As CD34 marker alone is not capable of representing actual HSCs, CD34+CD38− stem cell population was measured as well. CD34+CD38− immunophenotype represents a rare and highly primitive population of stem cells in UCB45 with low HLA-Dr expression in all HSCs studies to date. Because CD34+CD38− cells are immediately differentiated into CD34+CD38+ in the presence of FBS, FBS-free mediums are utilized for maintenance and expansion of these stem cells,46 yet these mediums are too costly. As a result, in the second stage of this study, CD34+CD38− cells were expanded in FBS medium in the presence of GFc7 growth nanofactor to investigate their differentiation and expansion so as to find a more economical way than FBS-free medium. The results showed that CD34+CD38− cells lasted to exist even 13 days after expansion, whereas they were differentiated and transformed to CD34+CD38+ just 4 days after expansion in control according to dot plot diagram of FACS analysis.

In this study, after treating HSCs with GFc7 growth nanofactor, the percentage of ALDH, as a marker of HSCs, was computed and then compared with control in various days of expansion.47,48 The results indicated that the treated cells expressed higher percentage of ALDH than control. Therefore, it could be concluded that the treated cells with GFc7 growth nanofactor possessed higher stemness property.

In one experiment, Asfour I evaluated engraftment after transplant in a number of patients and reached the conclusion that SDF-1/CXCR4 in HSCs plays a vital role in engraftment after transplant.49 In another study, it was revealed that the mobilization of CD34+CXCR4+ cells in acute MI has a positive correlation with the improvement of left ventricular ejection fraction.50 As a result, the importance of CD34+CXCR4+ cells after transplant made us assess the expression of these cells after expansion when treated with GFc7 growth nanofactor, and the results showed that expansion in GFc7 group was 10% higher than that of control.

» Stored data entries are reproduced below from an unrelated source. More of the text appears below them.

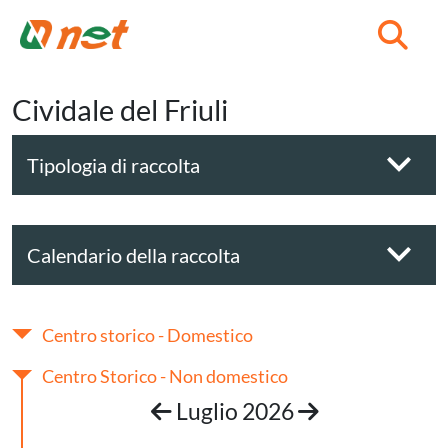
C
Cividale del Friuli
Tipologia di raccolta
Calendario della raccolta
Centro storico - Domestico
Centro Storico - Non domestico
Luglio 2026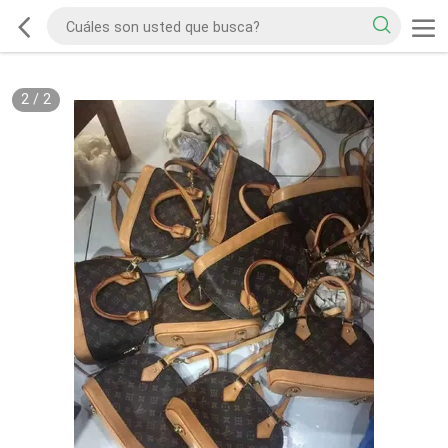
2
/
2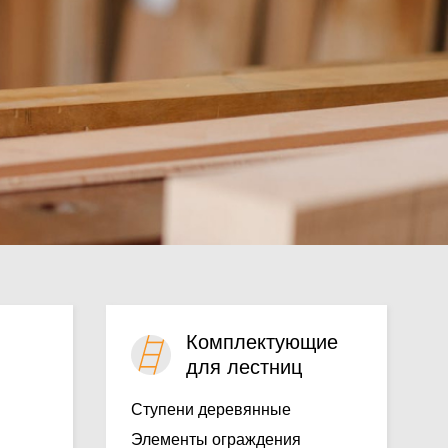
Комплектующие
для лестниц
Ступени деревянные
Элементы ограждения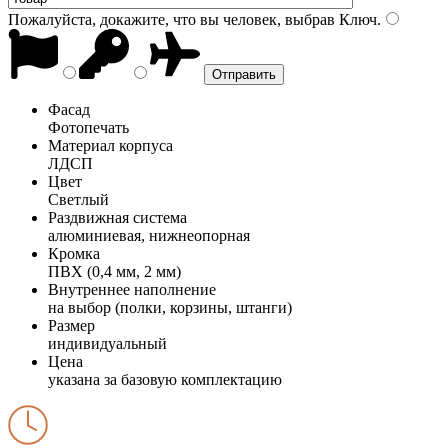
Пожалуйста, докажите, что вы человек, выбрав
Ключ
.
Фасад
Фотопечать
Материал корпуса
ЛДСП
Цвет
Светлый
Раздвижная система
алюминиевая, нижнеопорная
Кромка
ПВХ (0,4 мм, 2 мм)
Внутреннее наполнение
на выбор (полки, корзины, штанги)
Размер
индивидуальный
Цена
указана за базовую комплектацию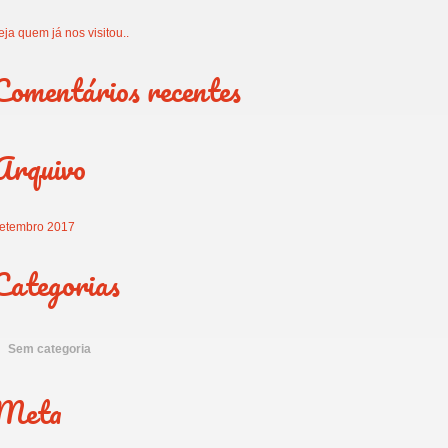
eja quem já nos visitou..
Comentários recentes
Arquivo
etembro 2017
Categorias
Sem categoria
Meta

In the next stage of the current study, the gene expressions of CD34, CXCR4 and MGCL were analyzed, showing that they were higher in GFc7 group than control.

Nowadays, private and public UCB banks are established to provide patients with HSCs by freezing these stem cells.1 Higher quality and quantity of these stem cells is essential in the freezing and de-freezing process in order to help the patients with the higher performance of these stem cells after transplant.51

Freezing and de-freezing process naturally reduces stem cells quality due to the presence of free radicals.52,53 In one of the stages of the current study before de-freezing, it was revealed that in the presence of H2O2, HSCs treated with GFc7 growth nanofactor had higher viability.

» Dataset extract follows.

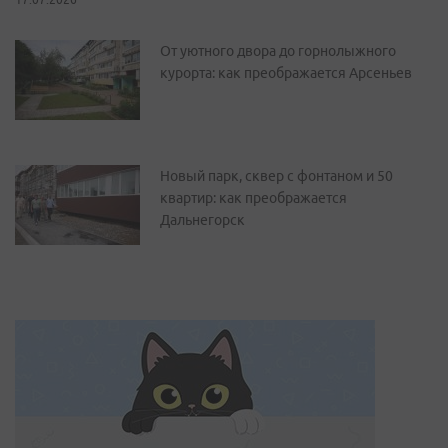
От уютного двора до горнолыжного
курорта: как преображается Арсеньев
Новый парк, сквер с фонтаном и 50
квартир: как преображается
Дальнегорск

The freezing process of HSCs was performed by using the standard protocol of UCB banks to evaluate the quality of HSCs treated with GFc7 growth nanofactor after de-freezing. This evaluation was performed in two stages; a) immediately after de-freezing, b) 24 hrs after de-freezing. The results showed that the treated cells with GFc7 growth nanofactor had higher percentage of cell viability than control in all three stages, as it was also confirmed by colony-forming cell assay (this assay was utilized to study hematopoietic progenitors proliferation and differentiation pattern and investigate their ability to form stem cell colonies in a semisolid medium). This higher cell viability could be attributed to the cytoprotective effect of GFc7 against oxidative stress in CD34+ cells.

Conclusion

The results of the present study support the hypothesis that treating HSCs with GFc7 growth nanofactor leads to HSCs quality and quantity improvement in terms of expansion in vitro and freezing and de-freezing process, which consequently improves their efficient performance in the body.